Francine Lipman, William S. Boyd Professor of Law on Influential Women

Influential Woman · Education

Francine Lipman

MBA

William S. Boyd Professor of Law, University of Nevada Las Vegas

Las Vegas, NV

Certifications · Degrees · Memberships

Degree MBA Degree JD (Law Degree) Degree LLM in Taxation from NYU Cert CPA (Certified Public Accountant) Cert JD (Juris Doctor) Cert LLM in Taxation from NYU Cert MBA Member ABA Civil Rights and Social Justice

Her Story

About Francine

My journey in tax and law spans over 45 years, and I often joke that I've been doing this longer than most people have been alive. I started as a certified public accountant working in the tax field, but I've always been addicted to education - I continued learning even after I started working, earning an MBA, then deciding between a PhD and law degree. I chose law, got my JD, and then earned a master of laws in taxation from NYU. I practiced as a tax attorney for about a decade during the dot-com boom, which feels somewhat analogous to the AI boom we're seeing now. About 20 years ago, I joined the Academy and became a tax law professor. For the past 13 years, I've held the position of William S. Boyd Professor of Law at the University of Nevada, Las Vegas. While teaching, I also served as a Nevada Tax Commissioner, appointed by two different governors - first by a Republican who is now the president of University of Nevada, Reno, and then reappointed by his Democratic successor. I'm particularly proud of that bipartisan recognition. Early in my academic career, about 25 years ago, I stumbled upon something while working on the front lines of tax justice with students in a volunteer income tax assistance program - I discovered that unauthorized workers pay billions in federal taxes. I wrote a seminal piece on this that has become what I'm known for internationally, and it's now relatively common knowledge that unauthorized immigrants pay about $100 billion a year into Social Security, Medicare, and federal, state, and local coffers. They're not takers, they're givers to our economy, and I haven't stopped talking about it for 25 years. Currently, I'm doing extensive work with ABA Civil Rights and Social Justice to meet this moment in time, using my experience in accounting, tax, and law to make issues of economic justice more accessible to people. I'm focused on empowering others to resist and persist, helping people understand how the mismatch between income and expenses relates to an economy that rewards wealth and disproportionately taxes work. I'm privileged to have tenure and financial security, which allows me to put myself out there when others don't have that privilege. I work quite a bit with people on the Hill, lobbying for different things, and I'm ready, willing, and able to support candidates with knowledge and power rather than running for office myself.

Her Interview

Ten minutes with Francine

01What are the biggest challenges or opportunities in your field right now?

Right now, we're seeing real pushback on the rule of law, and while that might sound ivory tower-ish or elitist, it really isn't, because what impacts Wall Street also impacts Main Street. We're seeing it in issues that we, the people, are talking about as we sit at our kitchen tables - people are worried about their day-to-day mismatch between their income and their expenses. It's all related to an economy that rewards wealth and disproportionately taxes work. Having been on the front lines for so long, I think I can tease out how we, the people, need to be thinking about this moment so that it doesn't continue to move in the wrong direction. People are very frustrated, very anxious, very concerned that things aren't holding, that the government is no longer serving them but maybe self-serving.
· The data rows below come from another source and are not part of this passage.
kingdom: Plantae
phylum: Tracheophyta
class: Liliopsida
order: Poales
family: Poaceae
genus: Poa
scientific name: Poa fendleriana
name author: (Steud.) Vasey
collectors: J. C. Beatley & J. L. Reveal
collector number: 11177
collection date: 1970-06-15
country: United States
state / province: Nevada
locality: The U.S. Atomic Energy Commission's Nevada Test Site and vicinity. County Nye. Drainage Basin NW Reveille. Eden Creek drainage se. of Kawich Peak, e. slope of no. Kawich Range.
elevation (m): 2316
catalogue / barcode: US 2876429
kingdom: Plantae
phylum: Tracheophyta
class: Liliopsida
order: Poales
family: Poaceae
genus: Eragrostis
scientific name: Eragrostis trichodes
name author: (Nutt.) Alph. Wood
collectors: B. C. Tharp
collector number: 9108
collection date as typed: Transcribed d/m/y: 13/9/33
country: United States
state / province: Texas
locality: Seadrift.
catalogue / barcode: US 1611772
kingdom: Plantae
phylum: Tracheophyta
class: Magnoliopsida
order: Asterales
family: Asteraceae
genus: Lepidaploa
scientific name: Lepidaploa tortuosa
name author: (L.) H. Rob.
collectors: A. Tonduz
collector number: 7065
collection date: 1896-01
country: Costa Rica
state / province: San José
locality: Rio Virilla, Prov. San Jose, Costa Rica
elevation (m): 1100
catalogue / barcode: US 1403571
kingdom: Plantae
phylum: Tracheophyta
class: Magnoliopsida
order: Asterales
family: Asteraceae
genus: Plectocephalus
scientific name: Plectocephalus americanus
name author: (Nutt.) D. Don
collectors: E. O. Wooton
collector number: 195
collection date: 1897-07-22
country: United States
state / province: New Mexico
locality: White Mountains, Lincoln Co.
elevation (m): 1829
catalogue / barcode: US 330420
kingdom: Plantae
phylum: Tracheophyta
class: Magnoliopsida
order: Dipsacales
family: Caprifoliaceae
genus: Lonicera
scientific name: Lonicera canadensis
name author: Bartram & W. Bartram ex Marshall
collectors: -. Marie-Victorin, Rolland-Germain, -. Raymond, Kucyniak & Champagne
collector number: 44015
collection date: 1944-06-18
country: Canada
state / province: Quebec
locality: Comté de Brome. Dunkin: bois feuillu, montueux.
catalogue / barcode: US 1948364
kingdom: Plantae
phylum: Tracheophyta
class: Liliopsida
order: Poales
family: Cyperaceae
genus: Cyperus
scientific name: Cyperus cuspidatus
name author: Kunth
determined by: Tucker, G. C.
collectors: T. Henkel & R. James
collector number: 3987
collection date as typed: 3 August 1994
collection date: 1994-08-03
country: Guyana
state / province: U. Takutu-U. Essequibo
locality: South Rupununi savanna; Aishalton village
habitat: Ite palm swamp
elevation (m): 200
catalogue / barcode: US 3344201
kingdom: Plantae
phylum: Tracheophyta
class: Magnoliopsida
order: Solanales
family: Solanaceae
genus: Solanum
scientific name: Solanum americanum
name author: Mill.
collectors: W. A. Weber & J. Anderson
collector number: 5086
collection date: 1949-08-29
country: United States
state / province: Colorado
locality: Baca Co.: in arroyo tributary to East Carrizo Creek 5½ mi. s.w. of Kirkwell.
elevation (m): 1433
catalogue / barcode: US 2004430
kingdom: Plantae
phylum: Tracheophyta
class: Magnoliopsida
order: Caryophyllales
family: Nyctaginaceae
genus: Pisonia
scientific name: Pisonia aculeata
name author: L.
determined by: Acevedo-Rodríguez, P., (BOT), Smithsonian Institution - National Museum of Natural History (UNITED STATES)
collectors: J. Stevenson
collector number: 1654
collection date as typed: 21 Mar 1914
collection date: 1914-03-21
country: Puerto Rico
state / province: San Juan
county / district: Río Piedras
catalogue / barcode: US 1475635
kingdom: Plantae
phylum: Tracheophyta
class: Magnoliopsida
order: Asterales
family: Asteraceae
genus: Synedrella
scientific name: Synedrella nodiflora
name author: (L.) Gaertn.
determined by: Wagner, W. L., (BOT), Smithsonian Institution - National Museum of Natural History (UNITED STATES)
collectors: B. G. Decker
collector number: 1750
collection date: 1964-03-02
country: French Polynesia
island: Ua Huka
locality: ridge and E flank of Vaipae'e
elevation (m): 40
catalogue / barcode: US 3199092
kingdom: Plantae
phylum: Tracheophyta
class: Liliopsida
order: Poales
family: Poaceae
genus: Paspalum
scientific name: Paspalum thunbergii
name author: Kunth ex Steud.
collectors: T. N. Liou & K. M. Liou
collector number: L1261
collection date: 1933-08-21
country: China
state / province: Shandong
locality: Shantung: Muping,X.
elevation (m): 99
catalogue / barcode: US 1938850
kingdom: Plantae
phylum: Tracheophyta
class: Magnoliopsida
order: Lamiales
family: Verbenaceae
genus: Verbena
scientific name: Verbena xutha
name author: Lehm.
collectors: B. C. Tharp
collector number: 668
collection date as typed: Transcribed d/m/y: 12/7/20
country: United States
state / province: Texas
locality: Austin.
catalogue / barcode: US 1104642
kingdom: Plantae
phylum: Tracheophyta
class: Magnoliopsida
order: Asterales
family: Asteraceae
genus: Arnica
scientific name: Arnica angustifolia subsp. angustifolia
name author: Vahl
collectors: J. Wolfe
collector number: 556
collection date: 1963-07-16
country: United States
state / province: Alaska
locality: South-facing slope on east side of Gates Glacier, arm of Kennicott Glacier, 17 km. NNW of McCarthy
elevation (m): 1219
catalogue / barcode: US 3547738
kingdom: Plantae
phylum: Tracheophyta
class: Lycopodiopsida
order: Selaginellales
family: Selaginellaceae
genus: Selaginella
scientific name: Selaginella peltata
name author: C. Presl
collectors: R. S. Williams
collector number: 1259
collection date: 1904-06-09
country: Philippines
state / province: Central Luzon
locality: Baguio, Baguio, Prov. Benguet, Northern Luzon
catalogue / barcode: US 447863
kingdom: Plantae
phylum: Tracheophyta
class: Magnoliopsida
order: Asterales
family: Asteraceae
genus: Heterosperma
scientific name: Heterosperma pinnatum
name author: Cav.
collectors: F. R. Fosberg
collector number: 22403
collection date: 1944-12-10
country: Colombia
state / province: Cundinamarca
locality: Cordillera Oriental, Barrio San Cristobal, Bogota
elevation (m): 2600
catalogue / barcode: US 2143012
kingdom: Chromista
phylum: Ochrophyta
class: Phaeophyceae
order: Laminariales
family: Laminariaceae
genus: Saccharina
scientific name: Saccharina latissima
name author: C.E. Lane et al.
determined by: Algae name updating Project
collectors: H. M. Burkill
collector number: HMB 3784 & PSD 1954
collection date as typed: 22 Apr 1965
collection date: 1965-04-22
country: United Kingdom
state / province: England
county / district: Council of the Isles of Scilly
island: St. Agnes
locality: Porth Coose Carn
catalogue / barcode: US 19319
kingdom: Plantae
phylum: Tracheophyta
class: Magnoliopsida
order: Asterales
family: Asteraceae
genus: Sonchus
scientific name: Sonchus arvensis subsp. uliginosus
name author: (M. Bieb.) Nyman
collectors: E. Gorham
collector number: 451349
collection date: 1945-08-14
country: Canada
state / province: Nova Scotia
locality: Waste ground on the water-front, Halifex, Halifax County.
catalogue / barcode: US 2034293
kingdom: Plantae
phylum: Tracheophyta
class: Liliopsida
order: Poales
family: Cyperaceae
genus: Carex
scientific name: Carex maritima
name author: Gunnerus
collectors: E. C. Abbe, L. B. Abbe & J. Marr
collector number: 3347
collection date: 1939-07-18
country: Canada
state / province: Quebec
As a lawyer and as someone who has a really good sense of economic justice - being someone who does accounting and tax and having taught for a long time - I think I can make these issues more accessible to get more people on board because they have the knowledge to empower themselves about resisting and persisting. I think we're at a moment in the next couple years where we can push big ideas, because the pendulum has swung in the opposite direction, and if we're going to make progress, it's not just going back to the status quo but pushing bigger ideas like Medicare for all, a child allowance, and inflation adjusting the federal minimum wage. We're seeing an aging of Congress and some players moving out of the arena, and it does feel like we are getting to a point where we, the people, want to live a life that provides the basic necessities like healthcare.